Abel dan Ellen hari ini memutuskan untuk belajar di rumah pohon itu, rumah pohon itu sangatlah menyejukkan, karena danaunya yang membentang luas dan pemandangan gunungnya yang indah. Hanya Abel dan Ellen yang bisa menikmati suasana ini.
Ellen dan Abel juga sudah menganggap rumah ini sebagai rumah kedua mereka. Walaupun rumah ini tidak cukup luas, tapi mereka nyaman disini. Ada peralatan dapur, bahkan Abel membawa kompor mini, kasur kecil dan beberapa selimut juga dibawanya kerumah pohon itu, kulkas kecil dan beberapa baju ganti ia sediakan semua barang itu berasal dari rumah Abel. Abel memaksa Ellen untuk membawa semua barang itu, karena dia juga menyukai tempat itu.
Ellen tengah tengkurap mengerjakan tugasnya di kasur dan Abel duduk di tepi rumah kayu dengan mengayunkan kedua kakinya.
Tiba-tiba saja Abel merasa lapar, dia menggeledah tasnya mencari kantong darah untuk memuaskan rasa laparnya. Abel menemukan satu kantong darah, dia melahap darah itu, tapi dia merasa masih belum puas.

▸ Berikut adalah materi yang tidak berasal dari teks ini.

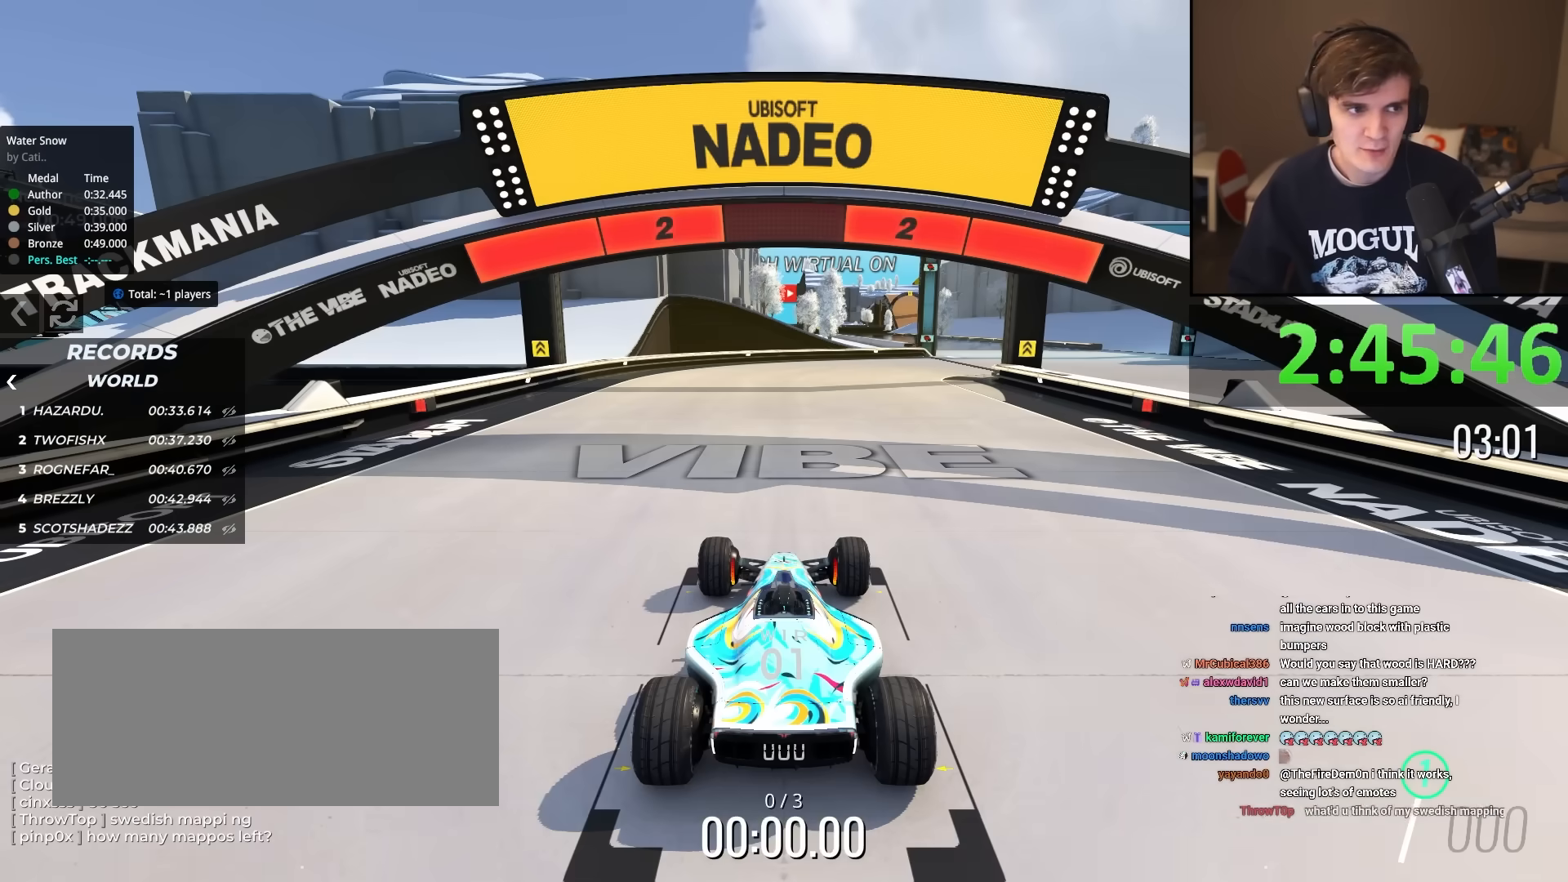
{"keys": ["up"], "events": []}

"Abel masuklah, sebentar lagi hujan!" teriak Ellen sembari menutup jendela rumah pohon itu dan kembali ke posisi semulanya yaitu tengkurap.
"I-iya, sebentar lagi." Abel masuk ke dalam rumah dan mengunci rumah pohon itu dari dalam. Memang cuaca hari ini sangatlah dingin dan sering datang hujan. Abel menghidupkan lampu untuk menerangi rumah pohon.
Abel menggigit punggung tangannya untuk menahan lapar dengan menggenggam bekas kantong darah yang ia minum tadi. Sedangkan Ellen masih sibuk dengan tugasnya dan tidak memperhatikan Abel sama sekali.
Abel menghirup bau Ellen dari kejauhan, darahnya yang manis sangat menggiurkan. Tahan Abel, tahan dia temanmu sendiri tak mungkin kau mau menyakiti sahabatmu sendiri, batinnya.
"Bel, kok kamu diam saja, kamu sakit gigi?" gurau Ellen yang masih fokus pada tugasnya.
Abel tidak menjawab gurauan Ellen membuat Ellen mengangkat kepalanya dan melihat Abel yang menggigit punggung tangannya hingga mengeluarkan darah. Ellen duduk tegap, matanya menatap kaget melihat kulit Abel yang semakin memucat.
"Bel, apa kamu baik-baik saja?" Ellen memegang bahu Abel.
"Menjauh dariku El!" teriak Abel. Abel menepis tangan Ellen dibahunya. Abel menggigit punggung tangannya karena tak tahan dengan rasa laparnya.
"Bel, kamu kenapa?" Ellen sangat mengkhawatirkan Abel.
"Kamu tidak dengar? Menjauhlah darikuu???" Pekik Abel frustasi.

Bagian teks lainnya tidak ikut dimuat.